__DOCUMENT SECTION__:
———

Monotheism as a premise leads to some seriously unfortunate results!

The first attempt at monotheism took place in Egypt and was actually a complete failure. The first originator of monotheism was the Egyptian pharaoh Amenhotep IV, who changed his name to Akhenaten. His aim was to establish the worship only one god – Aten (the sun). It was a radical change and was rejected by the population. In the beginning, the pharaoh was tolerant of others, but gradually he turned into a religious fanatic, an ominous portent of things to come in future centuries, because monotheism has never been about harmony. Akhenaten’s experiment failed and shortly after his death in 1336 BC the religion of Aten ceased and the traditional Egyptian polytheism was restored. The pharaoh’s religious reform was rejected by the people and monotheism had to wait for a second attempt. That’s how the very first appearance of the idea of a single god, so distant and different from all the other deities, turned out to be a disaster and the threat was successfully stopped in Ancient Egypt, but not for good. That’s almost without doubt monotheism’s biggest loss in history.

Tragic conclusion of the Monotheistic premise.

1. The deity of monotheism is always a sky/male with a definite bias for males and a concurrent prejudice against earth/females.

2. The separating of humanity into the chosen/un-chosen people, the elect/damned, the believers and non-believers. The chosen, elect, believers are of course elevated above the un-chosen, damned, unbelievers. We thus have a hierarchy of human value and the greatest of all crimes is rejection of, or disbelief in the sky-god. The believers (Christians and Muslims) have a duty out of 'compassion' for unbelievers to convert them to the great benefits of the sky-god's mercy and grace. (Judaism excepted.)

———

Data excerpts
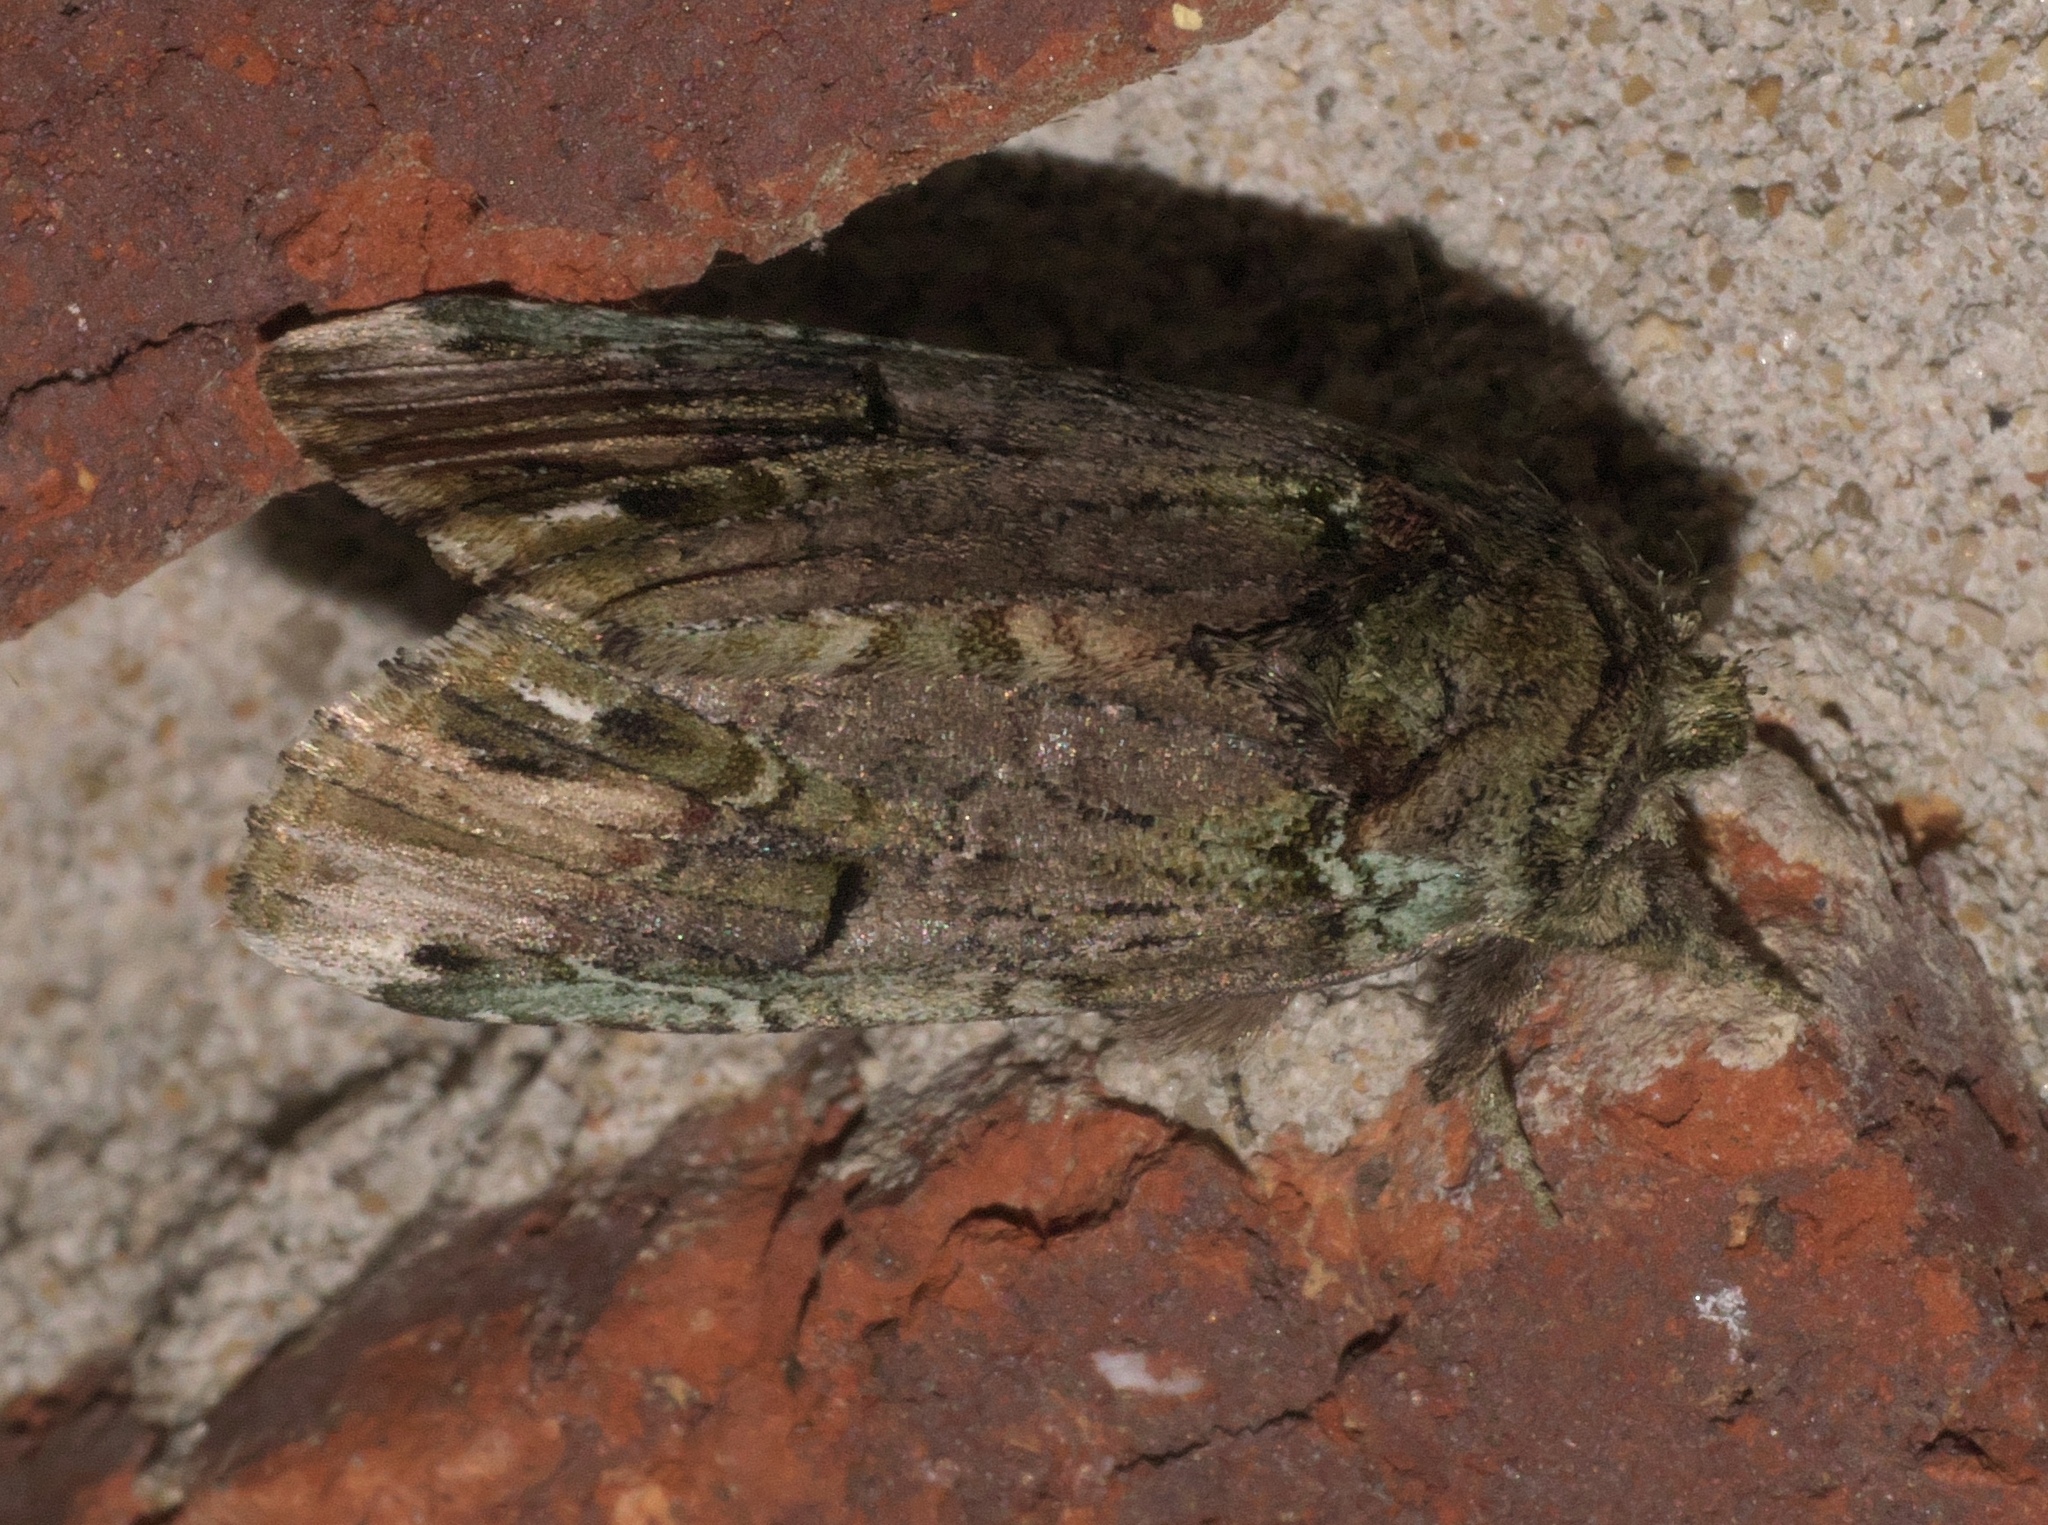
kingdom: Animalia
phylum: Arthropoda
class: Insecta
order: Lepidoptera
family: Notodontidae
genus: Schizura
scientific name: Schizura
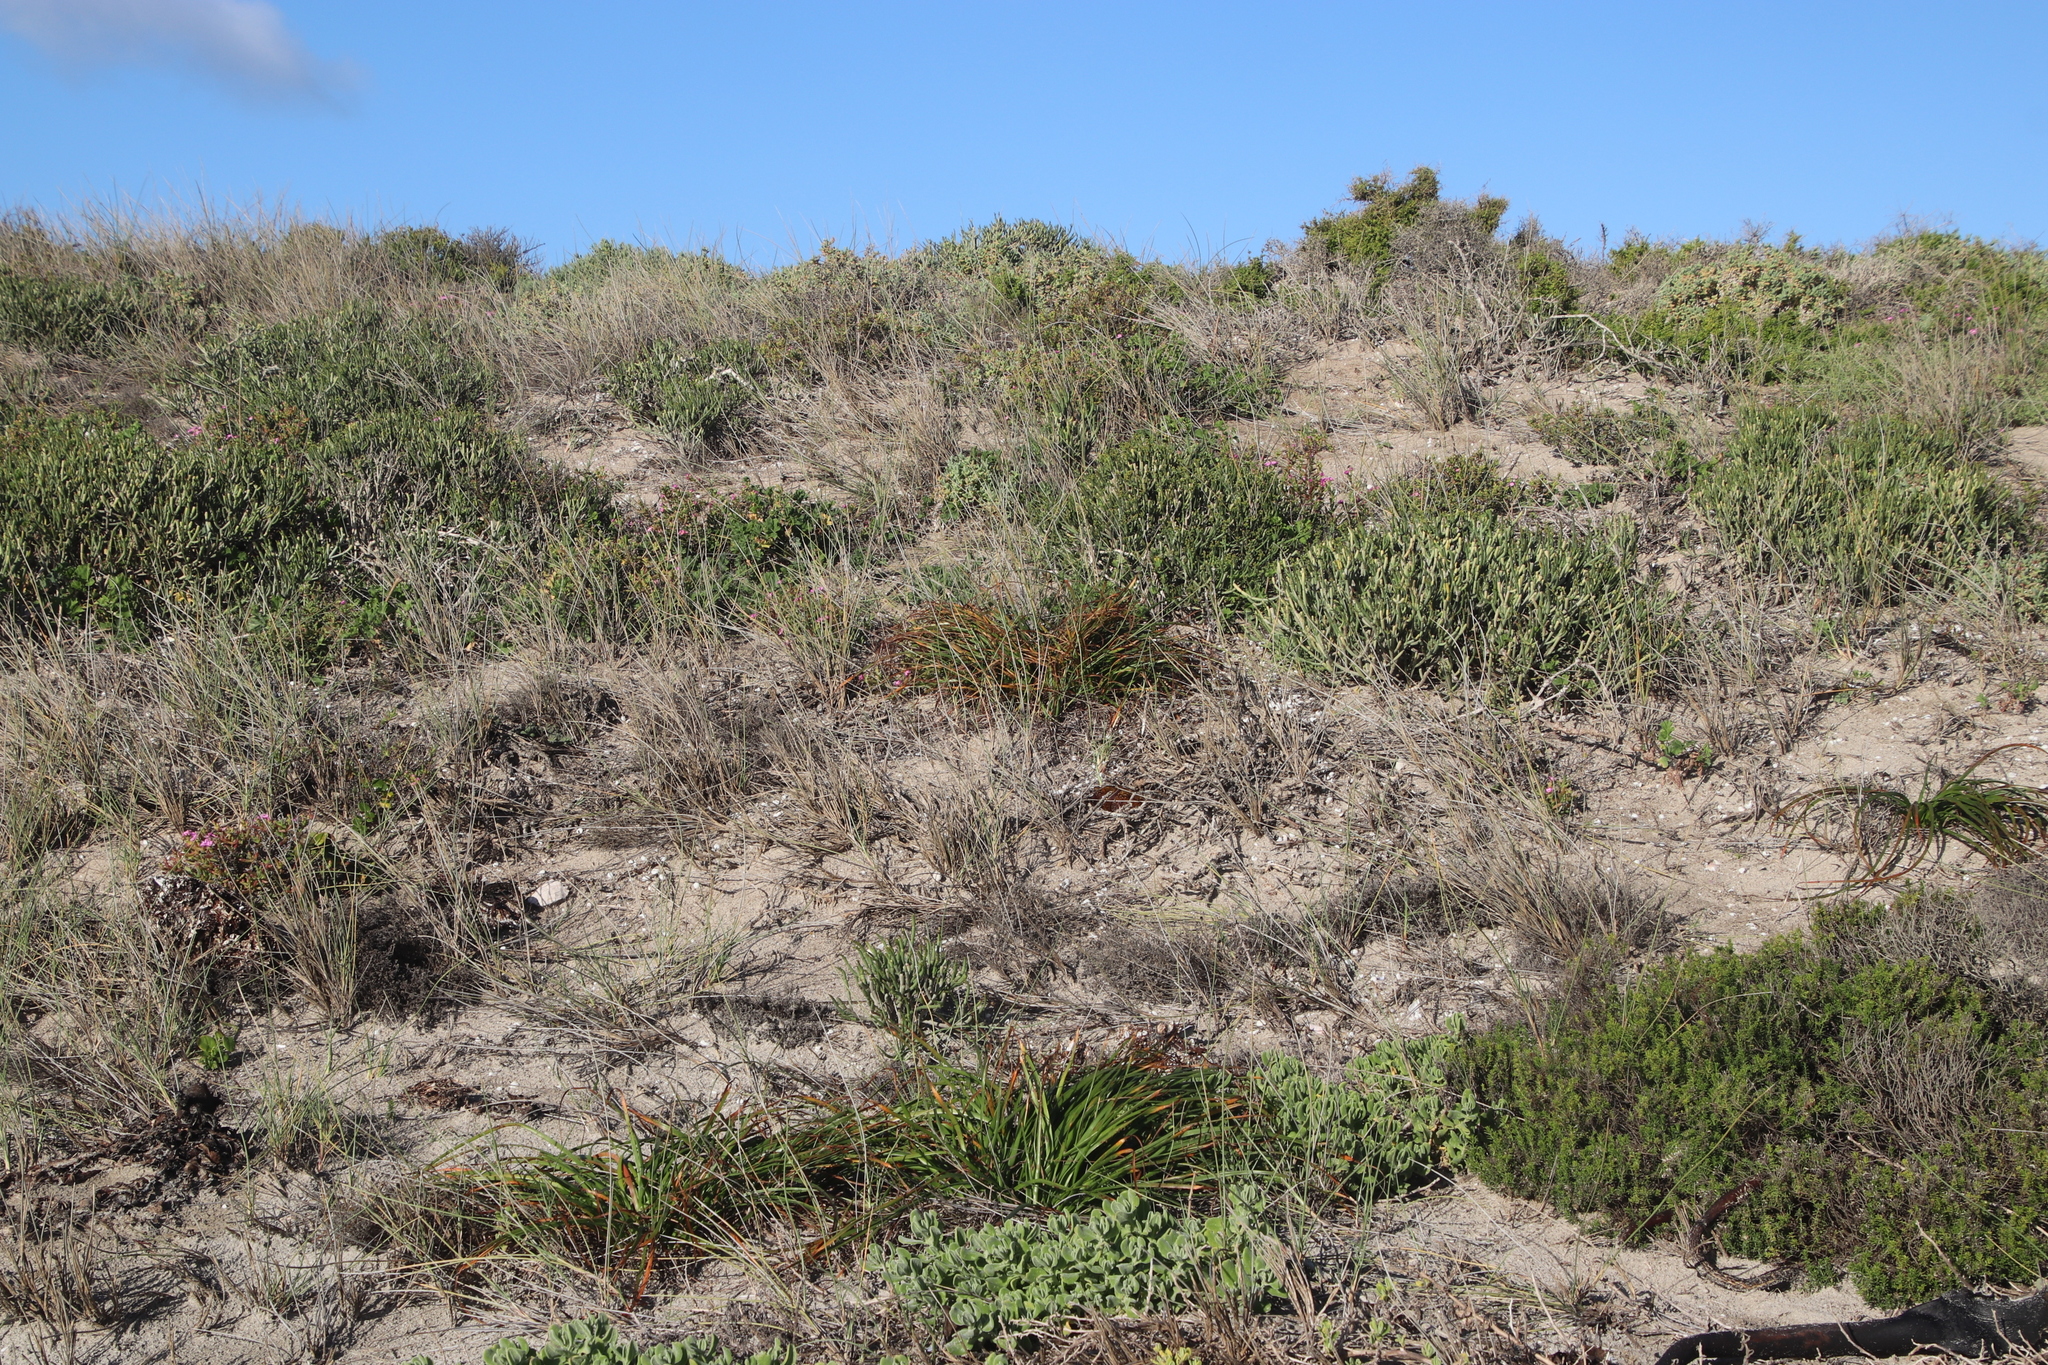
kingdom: Plantae
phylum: Tracheophyta
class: Liliopsida
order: Asparagales
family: Asphodelaceae
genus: Trachyandra
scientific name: Trachyandra divaricata
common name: Dune onionweed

———

__WRITTEN REQUEST A__: How would you translate this sentence from the passage on monotheism into Spanish: "It was a radical change and was rejected by the population."
__WRITTEN REQUEST B__: Write out the passage on monotheism word for word, beginning at the words "1. The deity" and stopping after "grace. (Judaism excepted.)".
__WRITTEN REQUEST C__: In its second numbered point, into which pairs of opposed groups does the passage on monotheism say humanity is separated?

__WRITTEN REPLY A__: Fue un cambio radical y fue rechazado por la población.

__WRITTEN REPLY B__:
1. The deity of monotheism is always a sky/male with a definite bias for males and a concurrent prejudice against earth/females.

2. The separating of humanity into the chosen/un-chosen people, the elect/damned, the believers and non-believers. The chosen, elect, believers are of course elevated above the un-chosen, damned, unbelievers. We thus have a hierarchy of human value and the greatest of all crimes is rejection of, or disbelief in the sky-god. The believers (Christians and Muslims) have a duty out of 'compassion' for unbelievers to convert them to the great benefits of the sky-god's mercy and grace. (Judaism excepted.)

__WRITTEN REPLY C__:
- the chosen and the un-chosen people
- the elect and the damned
- the believers and the non-believers